DEFENSE DEPARTMENT

Pentagon, Intelligence Community May Adopt Unified Space Strategy

6/1/2008
By Breanne Wagner

COLORADO SPRINGS, Colo. — The United States spends billions of dollars to maintain its superiority in space. But lack of coordination between the Defense Department and the intelligence community is impeding efforts to efficiently manage these efforts, government watchdogs say.

A strategy is needed to establish national space goals and priorities and to increase partnership and coordination, says the Government Accountability Office.

One was written in 2004, but has not been signed or acted upon for a number of reasons, including changes in leadership and cultural clashes, the GAO says in an April 2008 report.

Without a strategy, the U.S. government may be wasting time and effort, the agency says. “Until a national space strategy is issued, the defense and intelligence communities may continue to make independent decisions and use resources that are not necessarily based on national priorities, which could lead to gaps in some areas of space and redundancies in others.”

The report caused quite a stir.

Air Force Secretary Michael Wynne tells National Defense that in response to the criticism, military and intelligence officials have decided to endorse a national security space strategy.

Gen. C. Robert Kehler, head of Air Force Space Command, and Scott Large, National Reconnaissance Office director, will “step forward and respond to the GAO in a straightforward manner,” Wynne says in an interview during the Space Foundation’s national space symposium.

He did not provide a timeline for when Kehler and Large planned to sign off on the strategy.

One factor that has hindered development of the space strategy, Wynne says, is the “explosion” in the number of space leaders.

“Even as space was collapsing, we seemed to have more managers of space spread throughout the government and throughout the military,” he says.

As secretary of the Air Force, Wynne acts as Defense Department executive agent for space, but he hasn’t been able to efficiently make decisions because of the vast number of managers.

“I cannot move without a committee of pretty much 100,” he explains. “Here I sit as the vaunted space executive without the power to actually execute.”

The defense and intelligence communities also face an uphill battle to break down cultural and historical differences, GAO says. Strong cultural barriers were one of the main impediments to implementing the strategy that was first drafted in 2004, it says.

Garnett Stowe, vice president of Raytheon’s national intelligence programs, and a former CIA executive, says the historic relationship between the Defense Department and the intelligence community, as it relates to space programs, may help explain those deep-rooted cultural differences.

Back in the 1960s and 1970s, the two groups generally worked together to accomplish space missions, he says. But during the height of the Cold War, the two communities “divorced.”

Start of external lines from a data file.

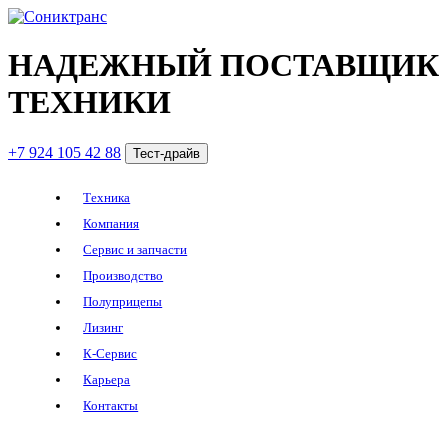
НАДЕЖНЫЙ ПОСТАВЩИК
ТЕХНИКИ
+7 924 105 42 88
Тест-драйв
Техника
Компания
Сервис и запчасти
Производство
Полуприцепы
Лизинг
К-Сервис
Карьера
Контакты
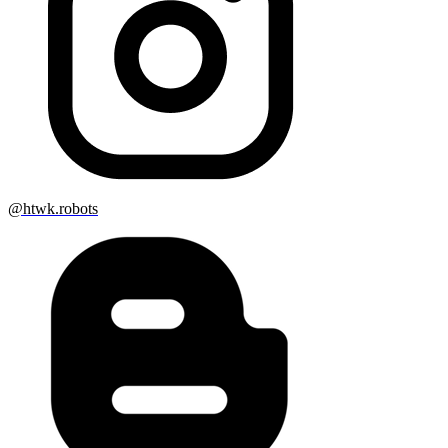
@htwk.robots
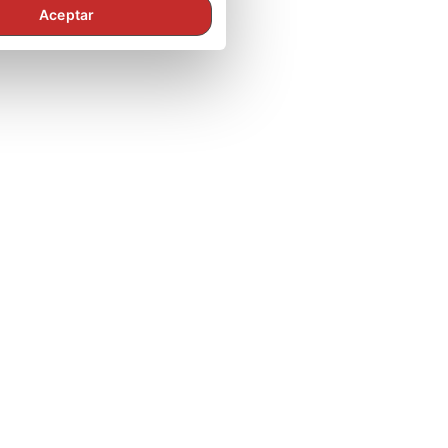
Aceptar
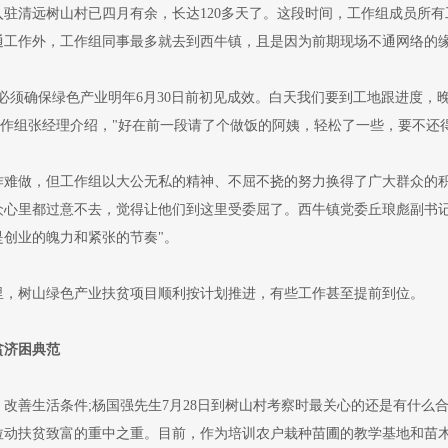
清远树山村已四月有余，长达120多天了。这段时间，工作组成员所有
通工作外，工作组同事最多就去到西牛镇，且是因为前期现场不通网络的
须确保绿色产业明年6月30日前初见成效。白天我们要到工地跟进度，
工作组张经理介绍，"好在前一段请了个做饭的阿姨，轻松了一些，要不还
做，但工作组以大公无私的精神、不屈不挠的努力换得了广大群众的积
众心里都过意不去，觉得让他们到这里受委屈了。西牛镇党委丘琅彪副书记
创业的魄力和紧张的节奏"。
树山绿色产业扶贫项目顺利按计划推进，有些工作甚至提前到位。
贫济困典范
善生活条件;杨国强先生7月28日到树山村考察时最关心的还是有什么
拉动扶贫致富的重中之重。目前，作为培训农户栽种苗圃的教学基地和苗木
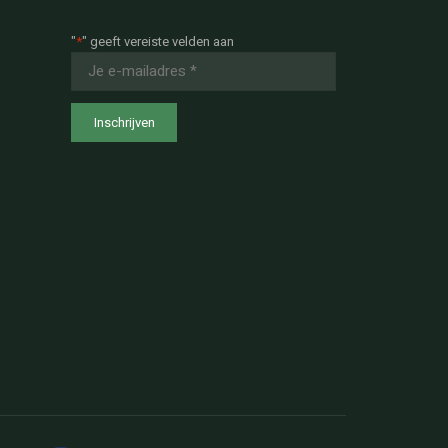
"
*
" geeft vereiste velden aan
E-
mailadres
*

After years of operating with differing missions, funding and priorities, the two groups have formed their own cultures, he explains. For example, the Defense Department is preoccupied with the idea of ownership. Military personnel want to own a piece of equipment and decide where it goes and what it does. On the other hand, intelligence officials just want equipment that can meet their needs.

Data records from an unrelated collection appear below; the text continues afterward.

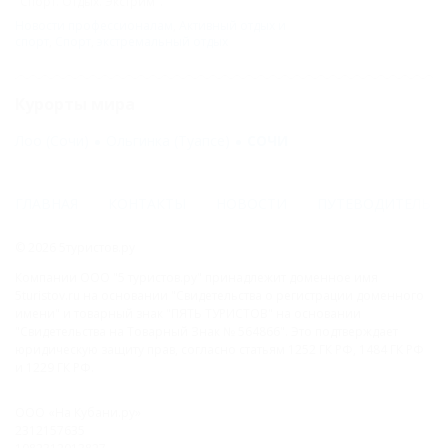
"Спорт. Отдых. Экстрим".
Новости профессионалам
,
Активный отдых и
спорт
,
Спорт
,
экстремальный отдых
Курорты мира
Лоо (Сочи)
Ольгинка (Туапсе)
СОЧИ
ГЛАВНАЯ
КОНТАКТЫ
НОВОСТИ
ПУТЕВОДИТЕЛЬ
© 2026 5туристов.ру
Компании ООО "5 туристов.ру" принадлежит доменное имя
5turistov.ru на основании "Свидетельства о регистрации доменного
имени" и товарный знак "ПЯТЬ ТУРИСТОВ" на основании
"Свидетельства на Товарный Знак № 564866". Это подтверждает
юридическую защиту прав, согласно статьям 1252 ГК РФ, 1484 ГК РФ
и 1229 ГК РФ.
ООО «На Кубани.ру»
2312157635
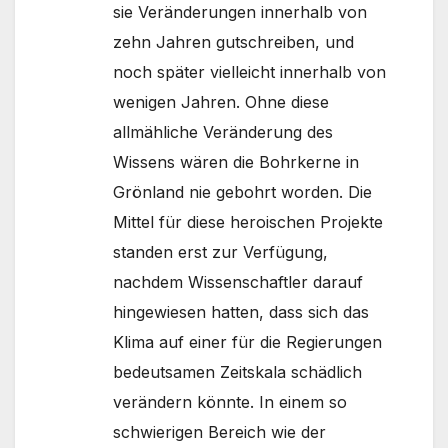
sie Veränderungen innerhalb von
zehn Jahren gutschreiben, und
noch später vielleicht innerhalb von
wenigen Jahren. Ohne diese
allmähliche Veränderung des
Wissens wären die Bohrkerne in
Grönland nie gebohrt worden. Die
Mittel für diese heroischen Projekte
standen erst zur Verfügung,
nachdem Wissenschaftler darauf
hingewiesen hatten, dass sich das
Klima auf einer für die Regierungen
bedeutsamen Zeitskala schädlich
verändern könnte. In einem so
schwierigen Bereich wie der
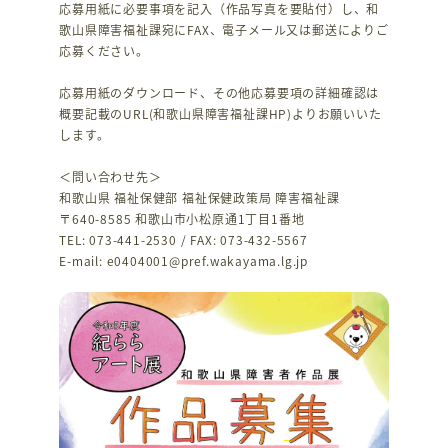
応募用紙に必要事項を記入（作品写真を要貼付）し、和
歌山県障害福祉課宛にFAX、電子メール又は郵送によりご
応募ください。
応募用紙のダウンロード、その他応募要項の詳細確認は
概要記載のURL(和歌山県障害福祉課HP)よりお願いいた
します。
＜問い合わせ先＞
和歌山県 福祉保健部 福祉保健政策局 障害福祉課
〒640-8585 和歌山市小松原通1丁目1番地
TEL: 073-441-2530 / FAX: 073-432-5567
E-mail: e0404001@pref.wakayama.lg.jp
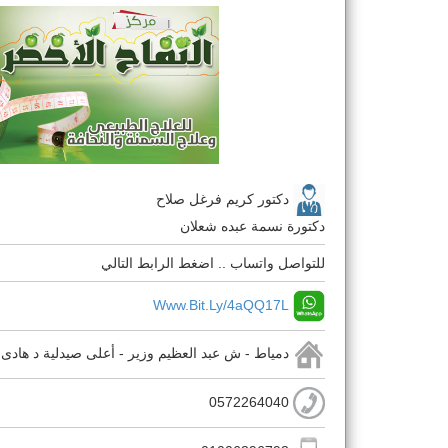
دكتور كريم فرغل صلاح
دكتورة نسمة عبده شعلان
للتواصل واتساب .. اضغط الرابط التالي
Www.bit.ly/4aQQ17L
دمياط - ش عبد العظيم وزير - أعلى صيدلية د هادى
0572264040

Additionally, the two groups simply have distinct strategic goals, Stowe says. “For both communities, intelligence, surveillance and reconnaissance are important, but for different purposes.” Whereas the Defense Department might want space systems to survey a particular area and look for something specific, intelligence officials might just want to overlook a larger area without focusing on one target.

Despite these differences, Wynne says that the two groups have discovered the necessity of sharing intelligence on the battlefield. Each group used to believe they had different customers and therefore different missions, but have since realized that’s not always the case.

“Many times we were asking the national security satellite people to give a tactical commander information when he needs it,” Wynne says.

In an effort to foster partnership and cooperation, the Air Force has decided to send a deputy to the National Reconnaissance Office and vice versa.